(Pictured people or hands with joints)
——————
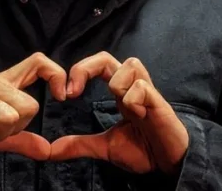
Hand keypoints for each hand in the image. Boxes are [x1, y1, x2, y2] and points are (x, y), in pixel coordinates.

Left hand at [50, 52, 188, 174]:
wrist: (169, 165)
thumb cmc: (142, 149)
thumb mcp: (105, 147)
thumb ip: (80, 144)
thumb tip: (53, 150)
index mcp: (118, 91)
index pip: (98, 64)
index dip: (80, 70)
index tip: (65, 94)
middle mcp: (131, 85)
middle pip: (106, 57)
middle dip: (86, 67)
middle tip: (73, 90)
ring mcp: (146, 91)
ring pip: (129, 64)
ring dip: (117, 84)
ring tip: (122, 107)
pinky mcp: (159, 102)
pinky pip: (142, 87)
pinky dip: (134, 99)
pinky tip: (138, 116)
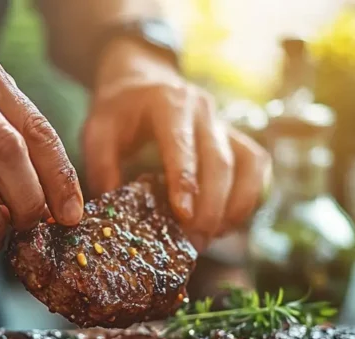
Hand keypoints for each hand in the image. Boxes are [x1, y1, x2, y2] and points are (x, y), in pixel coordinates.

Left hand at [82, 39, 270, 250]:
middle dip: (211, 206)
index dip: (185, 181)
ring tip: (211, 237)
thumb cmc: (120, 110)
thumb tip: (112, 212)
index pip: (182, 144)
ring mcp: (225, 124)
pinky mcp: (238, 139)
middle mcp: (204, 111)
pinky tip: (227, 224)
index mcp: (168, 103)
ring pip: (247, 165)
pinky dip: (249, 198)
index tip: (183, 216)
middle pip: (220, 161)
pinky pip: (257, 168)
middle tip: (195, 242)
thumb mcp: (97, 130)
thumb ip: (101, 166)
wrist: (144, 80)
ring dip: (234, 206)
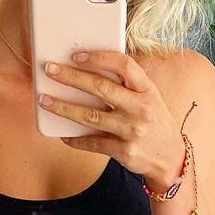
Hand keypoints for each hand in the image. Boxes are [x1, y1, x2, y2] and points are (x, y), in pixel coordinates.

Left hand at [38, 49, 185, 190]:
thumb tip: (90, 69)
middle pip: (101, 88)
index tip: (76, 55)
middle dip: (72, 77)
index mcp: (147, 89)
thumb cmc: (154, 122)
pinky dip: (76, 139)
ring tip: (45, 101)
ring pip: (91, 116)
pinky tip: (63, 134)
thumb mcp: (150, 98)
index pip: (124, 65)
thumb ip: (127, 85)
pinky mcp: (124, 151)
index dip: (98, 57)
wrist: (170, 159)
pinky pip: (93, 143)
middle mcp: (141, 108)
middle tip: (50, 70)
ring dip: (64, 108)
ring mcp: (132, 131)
——————
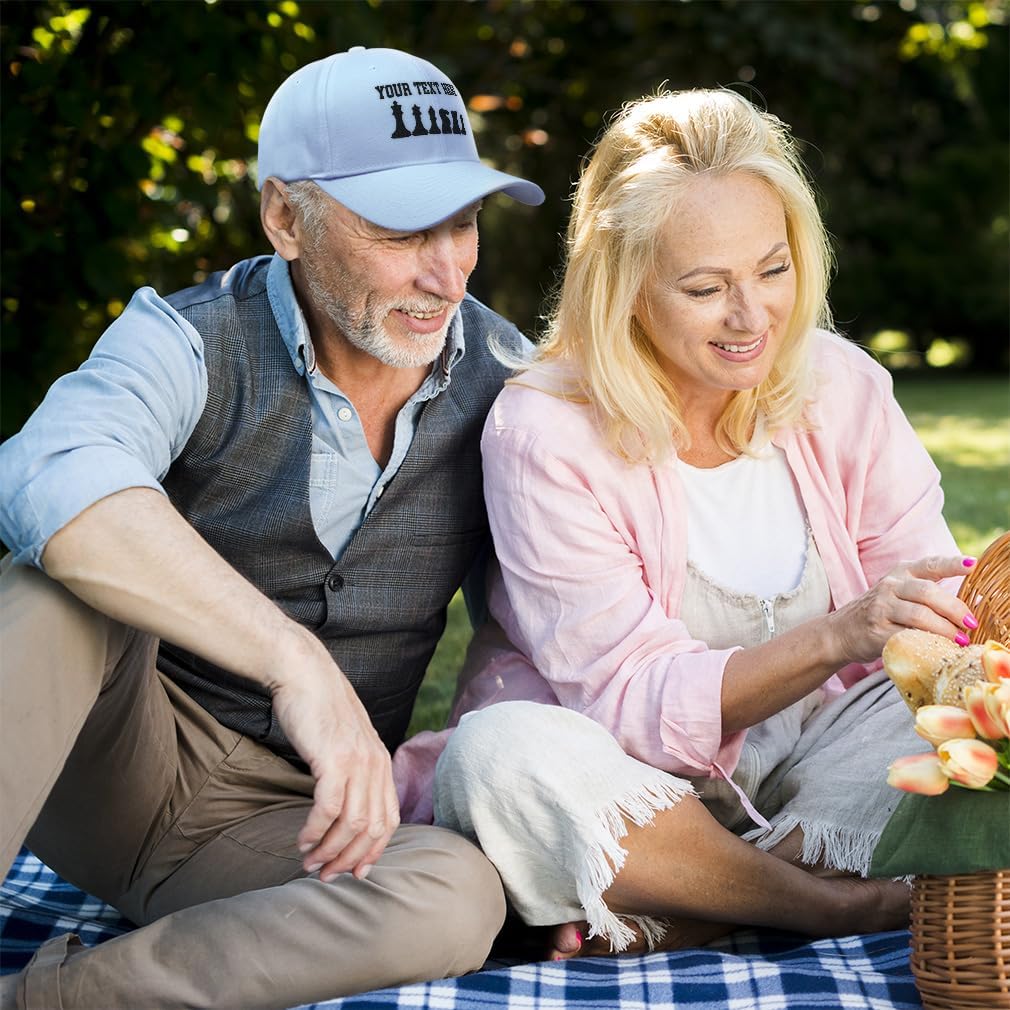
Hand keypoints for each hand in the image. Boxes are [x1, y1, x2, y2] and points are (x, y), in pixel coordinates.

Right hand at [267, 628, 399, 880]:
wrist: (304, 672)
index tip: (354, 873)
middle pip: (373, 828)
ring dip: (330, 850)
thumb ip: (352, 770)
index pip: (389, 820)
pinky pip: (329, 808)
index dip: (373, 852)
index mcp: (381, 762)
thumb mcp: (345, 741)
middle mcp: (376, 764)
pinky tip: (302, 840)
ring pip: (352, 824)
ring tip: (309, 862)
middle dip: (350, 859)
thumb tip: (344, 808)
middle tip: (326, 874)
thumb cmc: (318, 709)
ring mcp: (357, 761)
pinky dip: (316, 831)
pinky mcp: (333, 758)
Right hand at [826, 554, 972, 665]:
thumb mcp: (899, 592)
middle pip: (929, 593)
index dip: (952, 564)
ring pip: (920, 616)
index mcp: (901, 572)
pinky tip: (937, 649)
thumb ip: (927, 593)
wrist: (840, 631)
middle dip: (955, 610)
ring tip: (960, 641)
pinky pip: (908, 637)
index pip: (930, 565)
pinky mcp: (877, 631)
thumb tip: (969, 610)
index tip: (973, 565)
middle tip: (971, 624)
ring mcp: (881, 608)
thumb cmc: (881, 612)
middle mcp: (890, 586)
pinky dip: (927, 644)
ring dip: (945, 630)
——————
● **Aim of the task**
Using the data above, copy exactly the lines from the one containing "pinky dip: (134, 99)" to the one containing "pinky dip: (249, 198)", inclusive. Exclude the pictures.

● **Task output**
pinky dip: (134, 99)
pinky tip: (138, 116)
Hand keypoints for each hand in the image. Boxes are [x1, y1, x2, y2] and points are (x, y), in pixel coordinates.

Left hand at [82, 39, 270, 250]:
middle dip: (211, 206)
index dip: (185, 181)
ring tip: (211, 237)
thumb cmc: (120, 110)
thumb tip: (112, 212)
index pip: (182, 144)
ring mcp: (225, 124)
pinky mcp: (238, 139)
middle mcp: (204, 111)
pinky tip: (227, 224)
index mcp: (168, 103)
ring pip: (247, 165)
pinky dip: (249, 198)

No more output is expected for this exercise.